A new drug developed by scientists at the University of California, Davis has shown promise in treating the rare and aggressive skin cancer that kills nearly 50,000 people each year.
The drug, called Ezreal, was developed to treat a rare form of eczematous epidermolysis bullosa, or EEB, a cancer that has been linked to the skin-eating disease psoriasis and psorosis.
“Ezreal has a wide spectrum of effects,” said Dr. Jody O’Neill, the lead author of a study published in the journal JAMA Dermatology.
“It does not treat a patient’s normal condition, but rather, it changes how they respond to the immune system.”
Epidermalytic dermatitis is a form of skin disease that has developed in response to the growth of the epidermis, the protective covering of skin cells.
It causes inflammation of the skin cells that produces blisters and sores.
Symptoms of epidermal eczma include redness, blisters, dryness and swelling of the affected area.
It is usually caused by a virus, and most cases go undiagnosed.
“When I first started looking into this drug, it was a completely unknown drug.
And I thought it was really interesting,” said lead author Dr. Tania C. Hwang, a professor of dermatology at UC Davis and a former member of the U.S. National Academy of Sciences.
“When I started studying it, I was surprised by the response.
It was the most exciting drug discovery of the last decade.”
In the new study, published online Feb. 25 in the Journal of Clinical Investigation, the drug targeted a protein in the skin called C1-B6.
The protein was involved in the production of a type of signaling molecule called p17, which plays a role in the immune response and immune response genes.
When the drug was injected into mice, the researchers found that the mice had significantly less C1B6 in their cells than control mice.
The researchers then tested the drug on mice that were genetically engineered to have an altered version of the gene that produces p17.
They found that this gene, known as p16, also was suppressed in the mice treated with the drug.
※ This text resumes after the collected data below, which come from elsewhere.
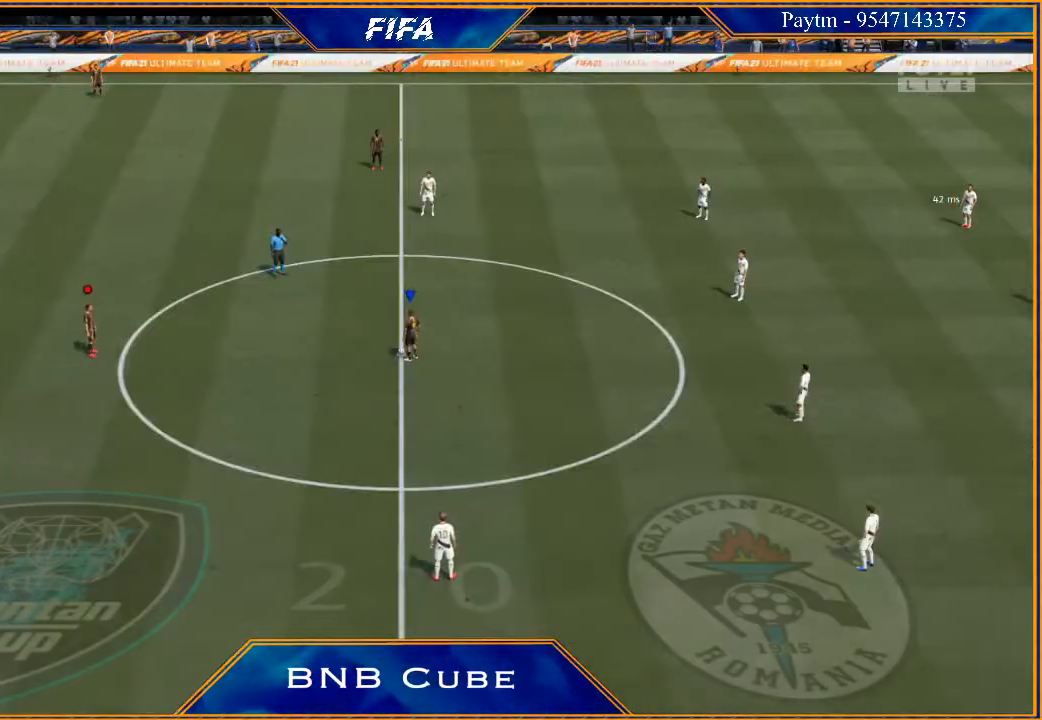
{"buttons": ["A"], "left_stick": "center", "right_stick": "center", "events": [[333, "A", "down"], [400, "A", "up"], [500, "A", "down"]]}
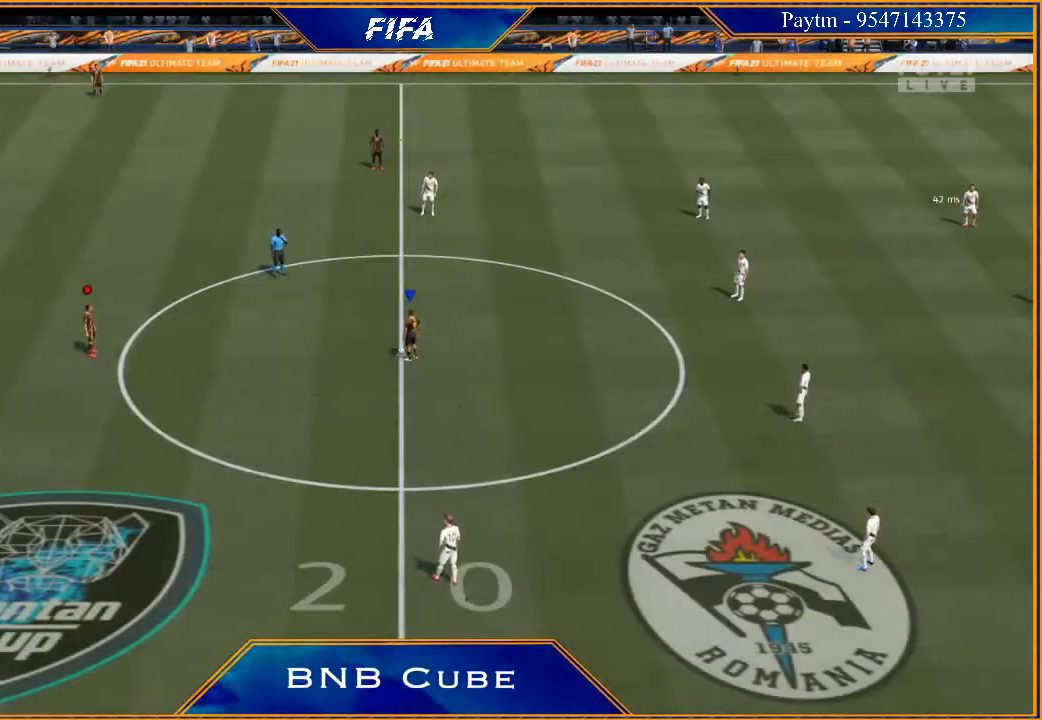
{"buttons": [], "left_stick": "center", "right_stick": "center", "events": [[67, "A", "up"], [133, "A", "down"], [233, "A", "up"]]}
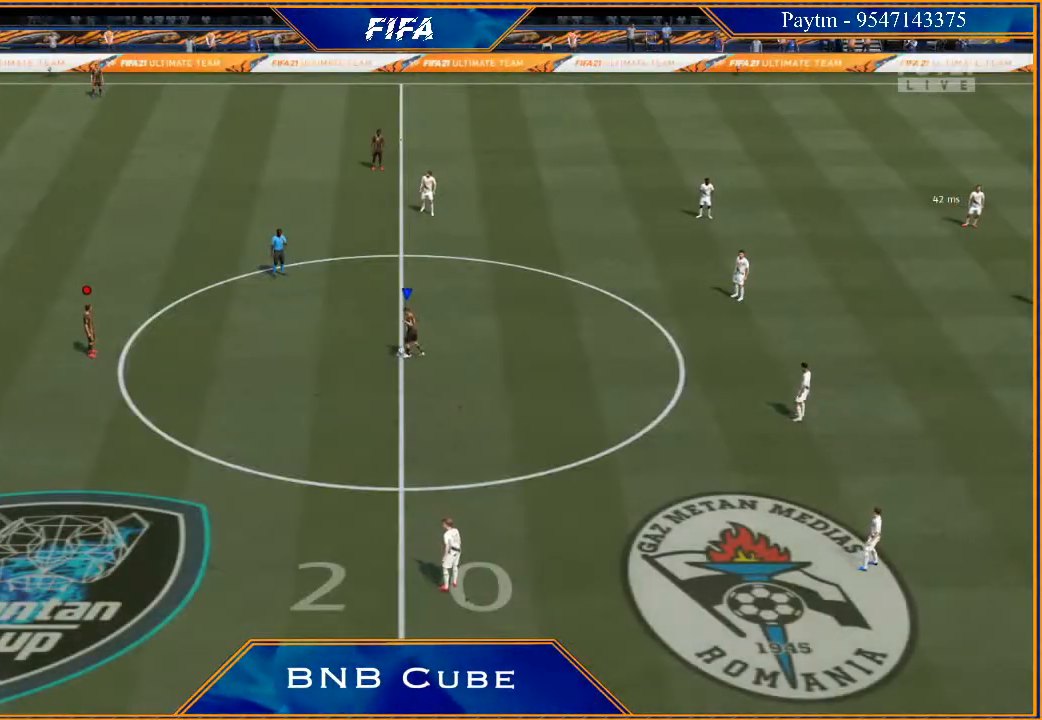
{"buttons": [], "left_stick": "center", "right_stick": "center", "events": []}
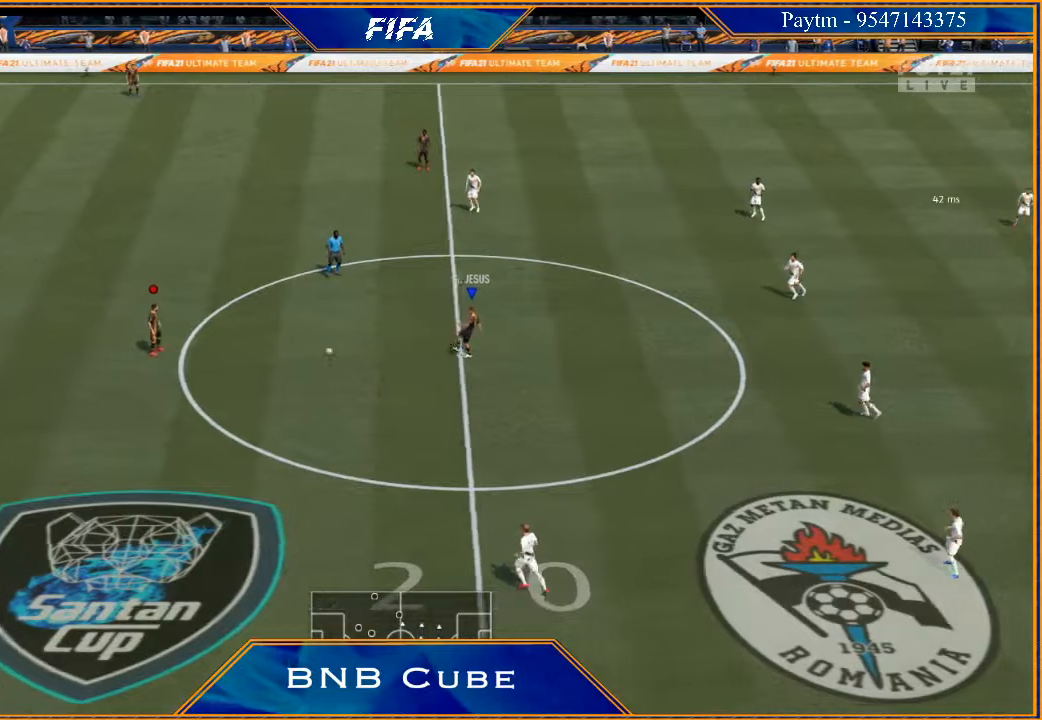
{"buttons": [], "left_stick": "right", "right_stick": "center", "events": [[500, "left_stick", "right"]]}
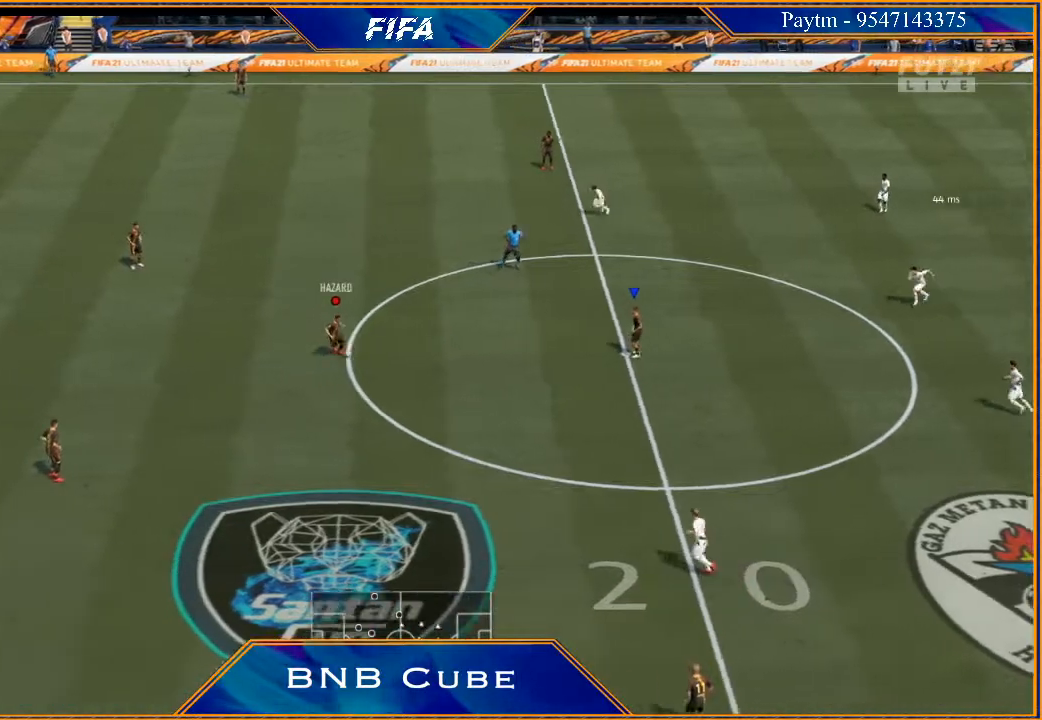
{"buttons": [], "left_stick": "right", "right_stick": "center", "events": []}
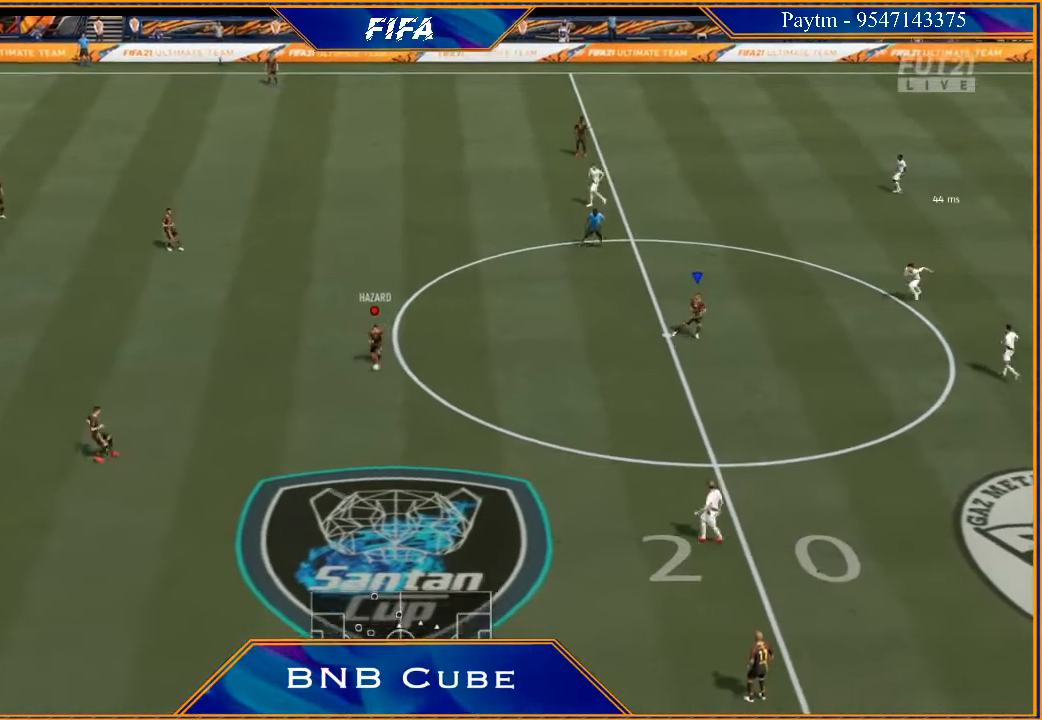
{"buttons": [], "left_stick": "down-right", "right_stick": "center", "events": [[267, "left_stick", "down-right"]]}
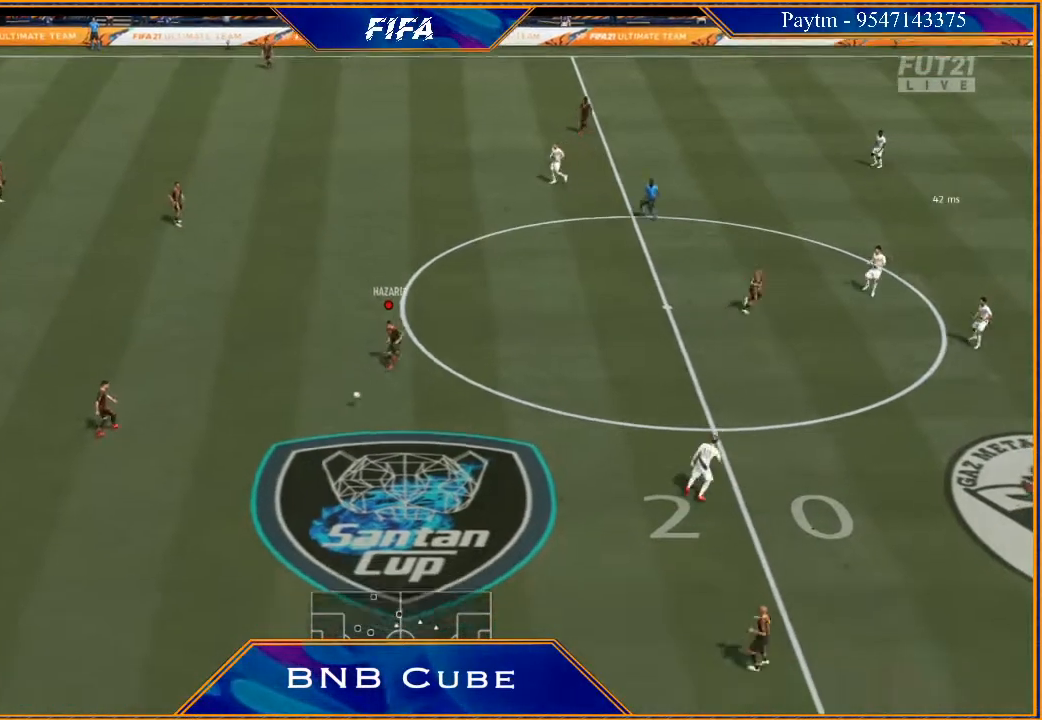
{"buttons": [], "left_stick": "down-right", "right_stick": "center", "events": [[67, "R2", "down"], [267, "left_stick", "down"], [300, "R2", "up"], [467, "left_stick", "down-right"]]}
“This finding suggests that there may be a mechanism that the drug might help regulate C1b6,” said study co-author Dr. Andrew P. Schuetz, a dermatologist at UC Berkeley.
“It could also be a potential target for drug therapy.”
The drug also has the potential to be used in people who already have the disease, but the scientists are working on a way to do so safely.
Dr. O’Neil said she hopes to expand the drug’s use to people with other rare skin cancers, including skin cancers in the mouth, throat and skin, as well as in children.
“The hope is that by getting it into as many people as possible, it will allow people to stop growing skin cancer and potentially stop their skin disease from spreading,” she said.
The team is also looking at the possibility of using the drug to treat patients with eczemic keratosis pilaris, a type that develops in skin that grows in response in response for the immune reaction to the virus that causes the disease.
This type of skin-disease also can affect the immune systems.
“We want to see if this drug can be used to treat this particular disease,” Dr. Schuhetz said.
For more on this research, visit JAMA.